◆ Excerpt provided
Segment Open

Apache CarbonData Dev Mailing List archive - Re: [Improvement] Use Trie in place of HashMap to reduce memory footprint of Dictionary

Apache CarbonData Dev Mailing List archive

Re: [Improvement] Use Trie in place of HashMap to reduce memory footprint of Dictionary

Posted by hexiaoqiao on Nov 27, 2016; 9:27am
URL: http://apache-carbondata-dev-mailing-list-archive.168.s1.nabble.com/Improvement-Use-Trie-in-place-of-HashMap-to-reduce-memory-footprint-of-Dictionary-tp3132p3240.html

Hi Kumar Vishal,

I'll create task to trace this issue.
Thanks for your suggestions.

Regards，
He Xiaoqiao

On Sun, Nov 27, 2016 at 1:41 AM, Kumar Vishal <[hidden email]>
wrote:

> Hi Xiaoqiao He,
>
> You can go ahead with DAT implementation, based on the result.
> I will look forward for you PR.
>
> Please let me know if you need any support:).
>
> -Regards
> KUmar Vishal
>
> On Fri, Nov 25, 2016 at 11:22 PM, Xiaoqiao He <[hidden email]> wrote:
>
> > Hi Liang, Kumar Vishal,
> >
> > I has done a standard benchmark about multiply data structures for
> > Dictionary following your suggestions. Based on the test results, I think
> > DAT may be the best choice for CarbonData.

Segment Closed

Reproduce everything from "Posted by hexiaoqiao" down to "trace this issue." in the mailing list post above about replacing HashMap with a Trie for the Dictionary.

◆ Data section
Segment Open

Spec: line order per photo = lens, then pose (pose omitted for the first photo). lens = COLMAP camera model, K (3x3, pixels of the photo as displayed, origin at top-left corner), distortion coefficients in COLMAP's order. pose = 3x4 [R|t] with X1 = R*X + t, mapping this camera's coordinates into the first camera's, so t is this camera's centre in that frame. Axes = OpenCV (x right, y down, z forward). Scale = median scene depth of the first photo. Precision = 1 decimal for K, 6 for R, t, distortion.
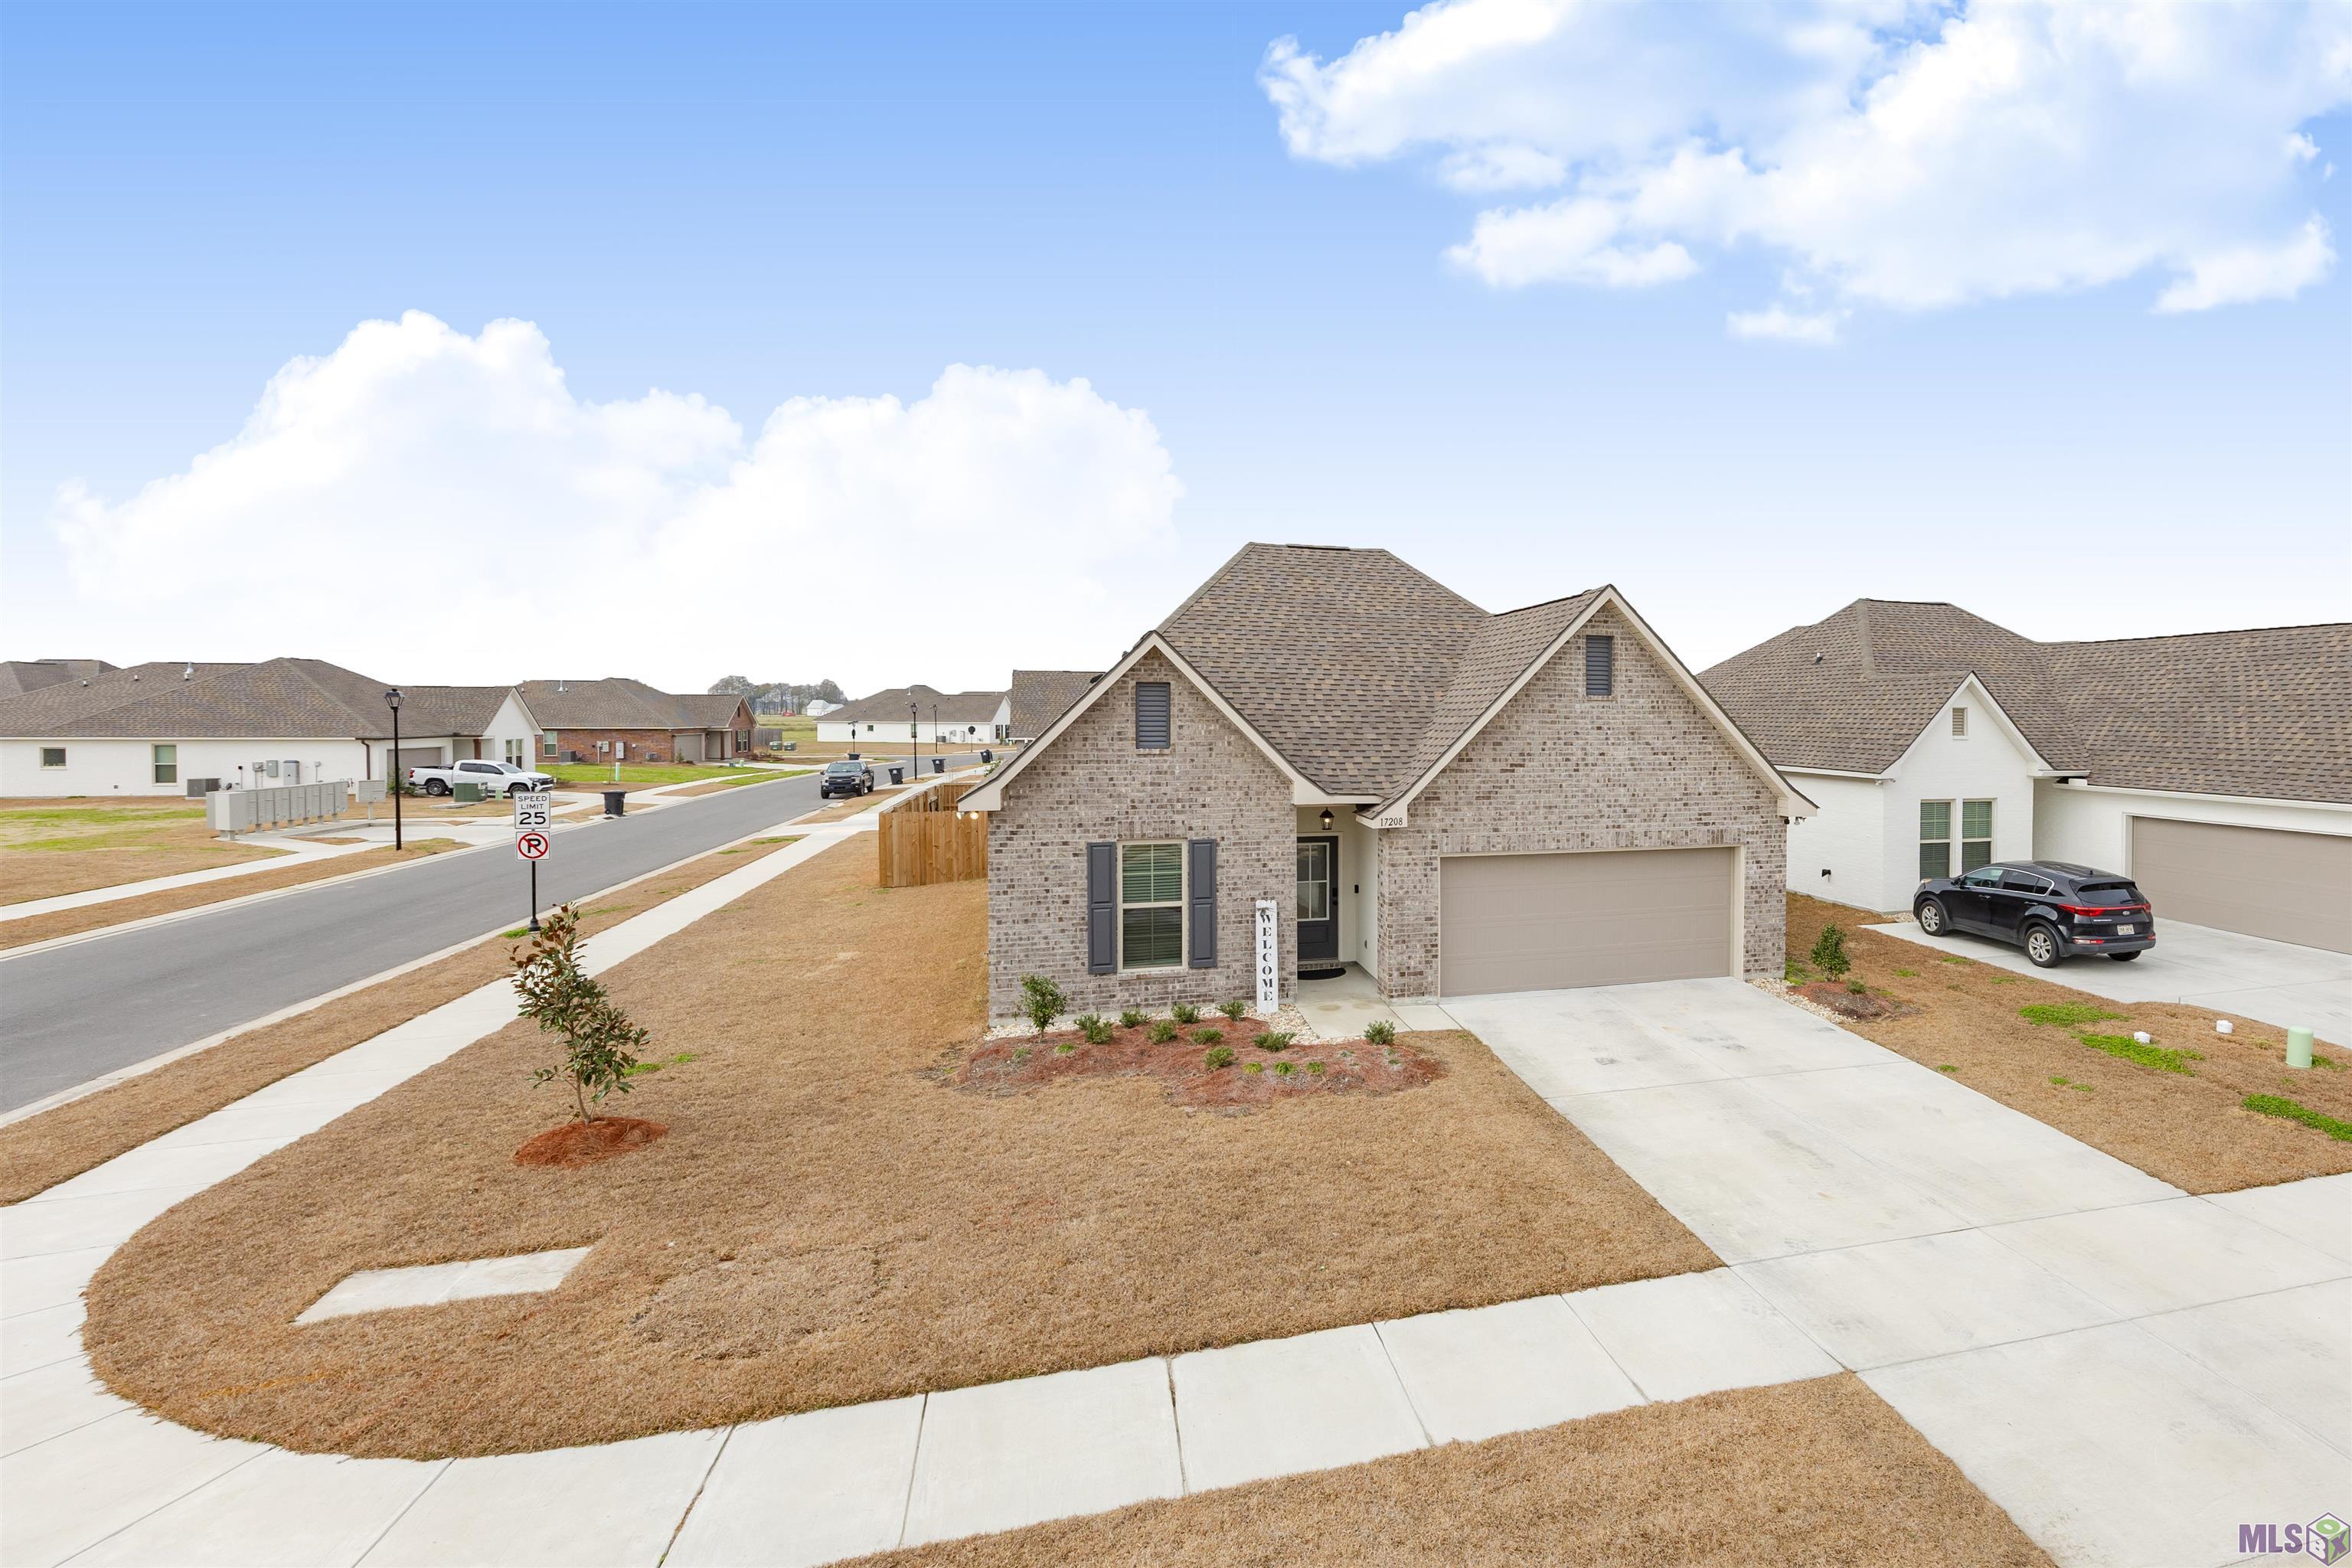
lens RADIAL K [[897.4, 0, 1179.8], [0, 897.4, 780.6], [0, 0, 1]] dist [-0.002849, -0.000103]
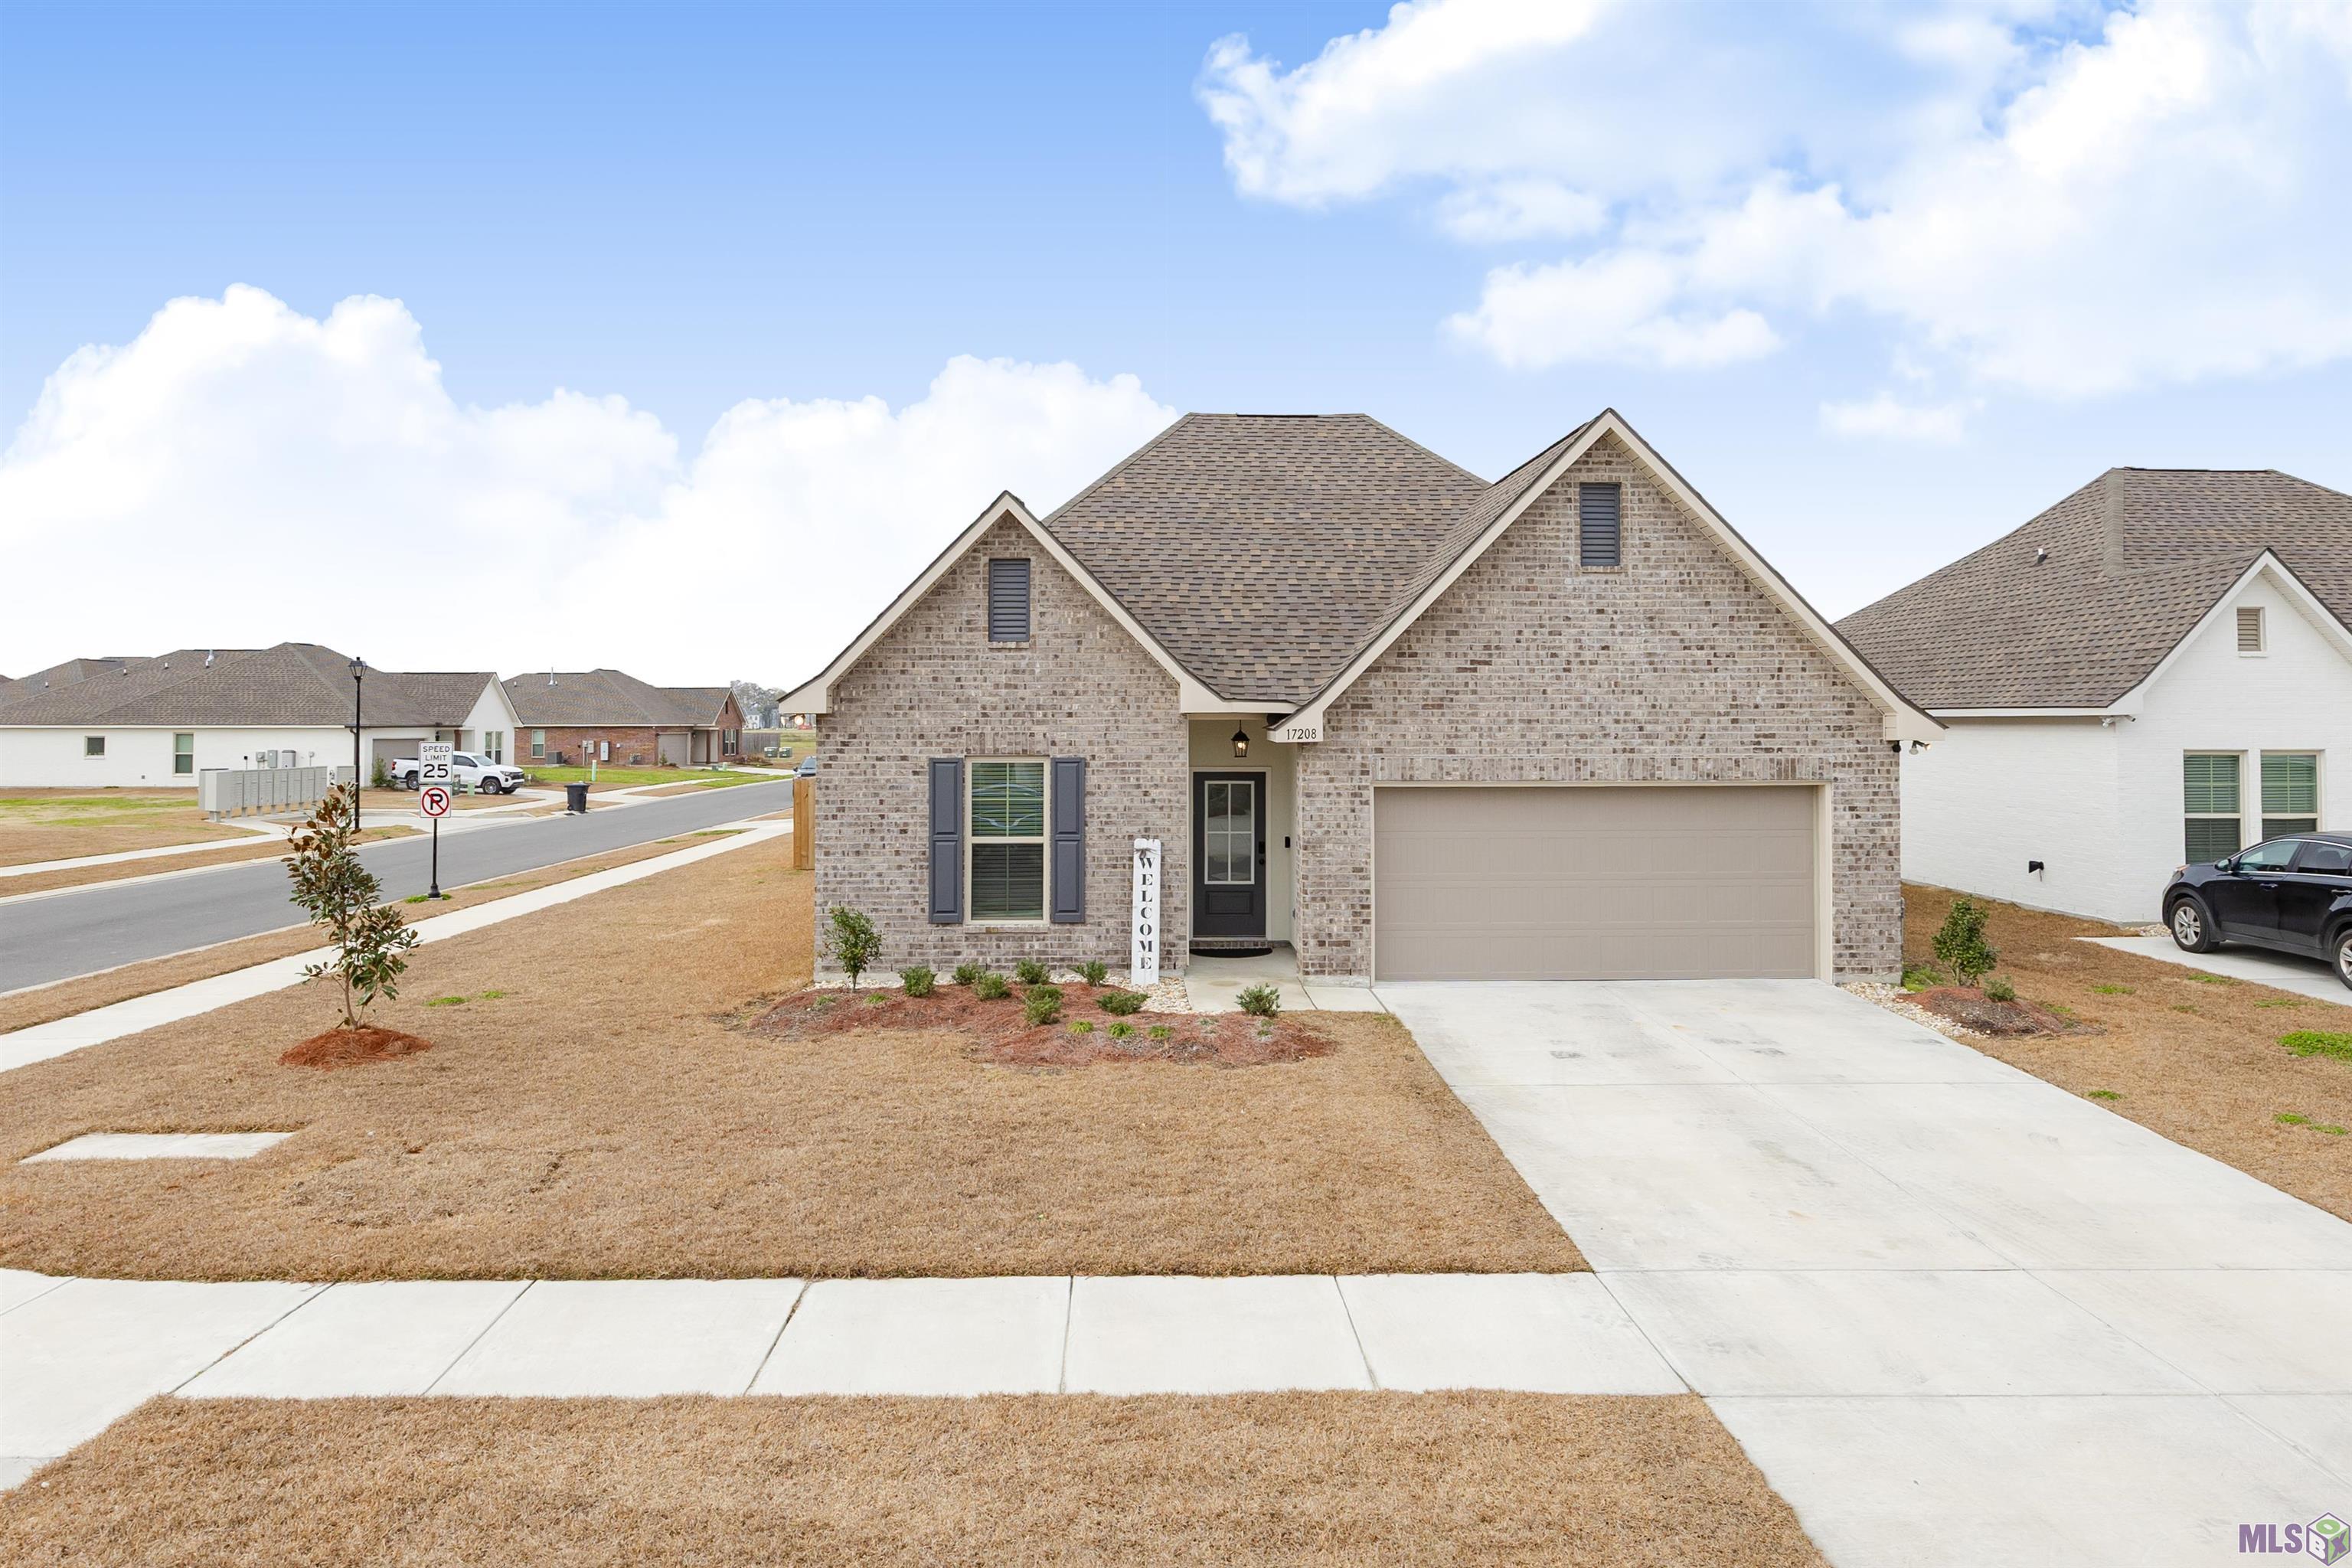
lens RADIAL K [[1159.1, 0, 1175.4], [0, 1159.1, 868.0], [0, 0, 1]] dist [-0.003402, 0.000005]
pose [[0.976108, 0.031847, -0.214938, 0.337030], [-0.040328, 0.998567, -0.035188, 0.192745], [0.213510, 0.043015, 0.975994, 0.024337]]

Segment Closed
Segment Open

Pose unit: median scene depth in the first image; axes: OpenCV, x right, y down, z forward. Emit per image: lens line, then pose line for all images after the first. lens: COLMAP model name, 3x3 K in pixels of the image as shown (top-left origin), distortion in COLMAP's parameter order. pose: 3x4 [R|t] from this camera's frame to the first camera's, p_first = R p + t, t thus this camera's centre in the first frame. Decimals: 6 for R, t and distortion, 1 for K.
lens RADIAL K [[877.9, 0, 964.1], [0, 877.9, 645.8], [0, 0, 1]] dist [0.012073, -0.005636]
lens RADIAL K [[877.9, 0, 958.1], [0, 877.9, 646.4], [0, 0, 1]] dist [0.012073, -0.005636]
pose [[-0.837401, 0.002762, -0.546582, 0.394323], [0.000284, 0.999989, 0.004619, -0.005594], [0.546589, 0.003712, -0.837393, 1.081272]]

Segment Closed
Segment Open

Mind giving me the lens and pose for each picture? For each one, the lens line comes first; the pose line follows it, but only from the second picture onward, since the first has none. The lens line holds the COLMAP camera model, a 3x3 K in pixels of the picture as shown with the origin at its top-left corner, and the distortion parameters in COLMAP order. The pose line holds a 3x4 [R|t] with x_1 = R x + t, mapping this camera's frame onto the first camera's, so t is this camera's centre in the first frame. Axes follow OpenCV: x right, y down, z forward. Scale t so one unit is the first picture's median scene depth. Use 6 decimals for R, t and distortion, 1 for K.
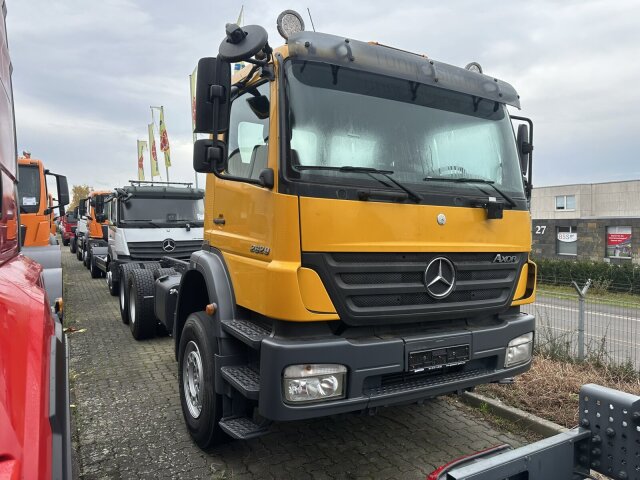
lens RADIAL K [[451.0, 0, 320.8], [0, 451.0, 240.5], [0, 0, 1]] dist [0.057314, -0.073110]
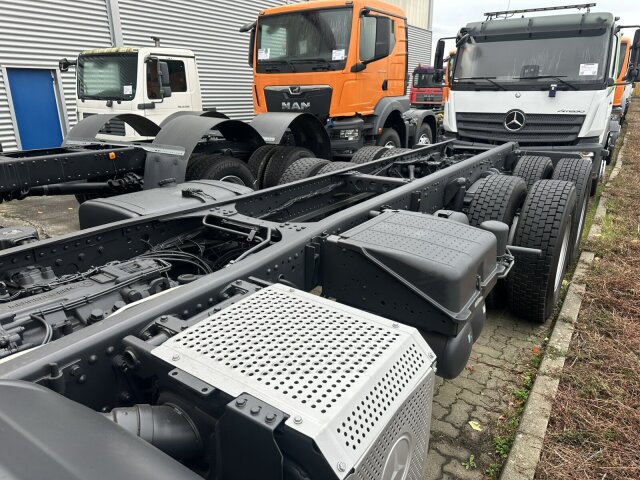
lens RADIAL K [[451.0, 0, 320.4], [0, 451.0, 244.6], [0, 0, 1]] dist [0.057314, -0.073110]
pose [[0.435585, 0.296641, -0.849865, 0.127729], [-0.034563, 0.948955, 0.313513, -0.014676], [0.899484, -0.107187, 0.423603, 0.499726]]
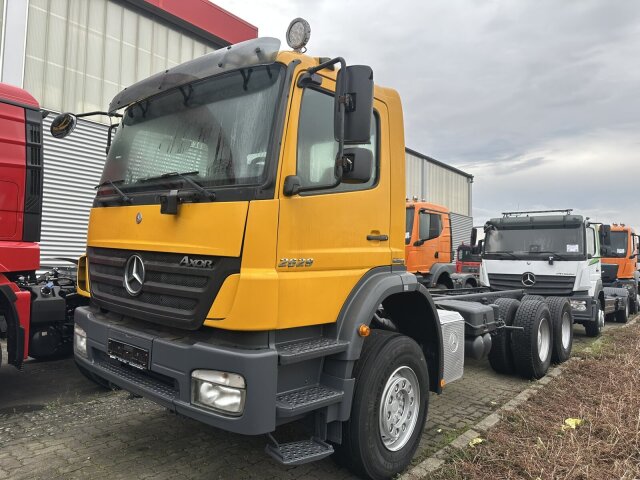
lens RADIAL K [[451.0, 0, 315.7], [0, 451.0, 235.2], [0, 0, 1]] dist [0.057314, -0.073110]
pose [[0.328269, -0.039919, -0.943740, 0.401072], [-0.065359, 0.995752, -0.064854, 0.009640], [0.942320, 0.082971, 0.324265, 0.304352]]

Segment Closed

◆ Result of the task
Posted by hexiaoqiao on Nov 27, 2016; 9:27am
URL: http://apache-carbondata-dev-mailing-list-archive.168.s1.nabble.com/Improvement-Use-Trie-in-place-of-HashMap-to-reduce-memory-footprint-of-Dictionary-tp3132p3240.html

Hi Kumar Vishal,

I'll create task to trace this issue.